During the 2019-2020 school year the school underwent a $10.3M renovation, which included a 17-classroom, 2-storey rear addition. Due to the COVID-19 pandemic, the school delayed its reopening until January 2021.

==Change to semester system==
The school implemented a semester system in September, 2011. Until the end of the 2010/2011 school year, the school followed a non-semester system. The change met considerable opposition from school administration, teachers, parents, and students.
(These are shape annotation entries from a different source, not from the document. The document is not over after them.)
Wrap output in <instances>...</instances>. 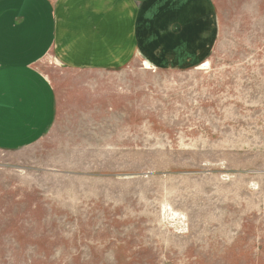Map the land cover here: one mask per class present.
I'll return each mask as SVG.
<instances>
[{"label":"rangeland","instance_id":"rangeland-1","mask_svg":"<svg viewBox=\"0 0 264 264\" xmlns=\"http://www.w3.org/2000/svg\"><path fill=\"white\" fill-rule=\"evenodd\" d=\"M208 61L38 68L57 114L0 152V264H264V0H216Z\"/></svg>","mask_w":264,"mask_h":264},{"label":"crops","instance_id":"crops-1","mask_svg":"<svg viewBox=\"0 0 264 264\" xmlns=\"http://www.w3.org/2000/svg\"><path fill=\"white\" fill-rule=\"evenodd\" d=\"M216 0H0V152L28 148L56 120L46 56L70 69L114 70L135 59L158 69L206 63Z\"/></svg>","mask_w":264,"mask_h":264}]
</instances>
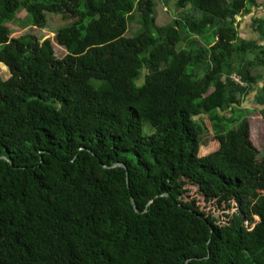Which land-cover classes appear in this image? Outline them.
Segmentation results:
<instances>
[{
    "label": "trees",
    "instance_id": "1",
    "mask_svg": "<svg viewBox=\"0 0 264 264\" xmlns=\"http://www.w3.org/2000/svg\"><path fill=\"white\" fill-rule=\"evenodd\" d=\"M257 3L176 0L160 28L154 0H0V264H264V158L242 110L264 18L259 40L238 28ZM23 10L40 29L47 13L71 21L64 59L50 39L13 36ZM209 132L219 150L199 156Z\"/></svg>",
    "mask_w": 264,
    "mask_h": 264
},
{
    "label": "rangeland",
    "instance_id": "2",
    "mask_svg": "<svg viewBox=\"0 0 264 264\" xmlns=\"http://www.w3.org/2000/svg\"><path fill=\"white\" fill-rule=\"evenodd\" d=\"M155 1V24L157 27L163 28L168 24L173 23L174 20L180 18V11H178L177 7L175 6L176 0H154ZM257 6L251 7L248 4L247 6L250 8L249 13H244L243 16H239L238 19V28L240 31L241 38L245 40H259L260 36L255 31L253 27V17H262L264 18V0H257ZM189 13V12H188ZM193 17L199 16V14L190 13ZM27 14L26 11L23 10L19 13V17L17 21H23L21 24L14 23L15 25L12 26L14 31L13 36H21L26 34H31L37 37L40 43H43L45 40L50 39L52 42V46L54 48L55 57L59 60L64 59L67 55L66 51L63 47L59 46L56 40V34L58 29L68 25L71 23L69 20H65L60 15H54L47 13V25L45 29H40L35 26H27ZM140 13L138 11H134L133 19L129 23V29L126 37H133L141 28L140 25ZM26 25V26H24ZM249 60L253 61L255 56L250 55L248 57ZM237 64L236 66H238ZM4 67V66H3ZM0 64V80L8 81L11 78V72L8 68H3ZM252 75H257L259 80L257 81V85L254 86L253 92L243 100L242 110L245 112L244 115L248 117V121L250 123V132H251V139L253 143L256 145L259 151L258 160H262L264 158V117L260 114V109L264 108V104H260V100L262 99L261 94L258 92V87L263 88L264 86V68L259 67L255 71L251 72ZM234 78V77H233ZM237 82L240 80L235 77L234 78ZM141 86V85H140ZM224 114L228 116H232L230 111L224 112ZM206 128H211V122L207 115H199L196 116ZM144 131L145 133H151L153 128L148 124L144 123ZM220 141L217 140L212 132L205 133L201 137V145L199 156L207 155L216 150H219ZM185 189L184 192V199L186 201L194 200L197 205H199L204 211H211L212 213L216 214V216L223 217L225 212L218 211L214 208H211L208 205V200L203 193L197 192L196 187H186L183 186ZM258 221V219H256Z\"/></svg>",
    "mask_w": 264,
    "mask_h": 264
},
{
    "label": "water",
    "instance_id": "3",
    "mask_svg": "<svg viewBox=\"0 0 264 264\" xmlns=\"http://www.w3.org/2000/svg\"><path fill=\"white\" fill-rule=\"evenodd\" d=\"M240 17H238V19H239ZM141 84H139V86H140ZM0 159H5L4 157H0ZM115 167H123V168H126L125 167V165H123V164H115L114 165ZM132 205H133V207H134V209H135V211L137 212V213H139V211L137 210V207H136V203L132 200Z\"/></svg>",
    "mask_w": 264,
    "mask_h": 264
}]
</instances>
The issue of changing from a non-semestered system had been raised as early as May 2004.

== Fraser Institute ranking ==

The Fraser Institute's 2024 report on Holy Name of Mary Secondary School gave it an overall grade of 7.2/10, ranking it at 178 of 747 secondary schools in Ontario.

==Community service==
Pumped in Pink: An awareness and fundraising campaign for breast cancer raised $8293.96 in October, 2010. It is an ongoing service. In 2025 they raised about $965.78.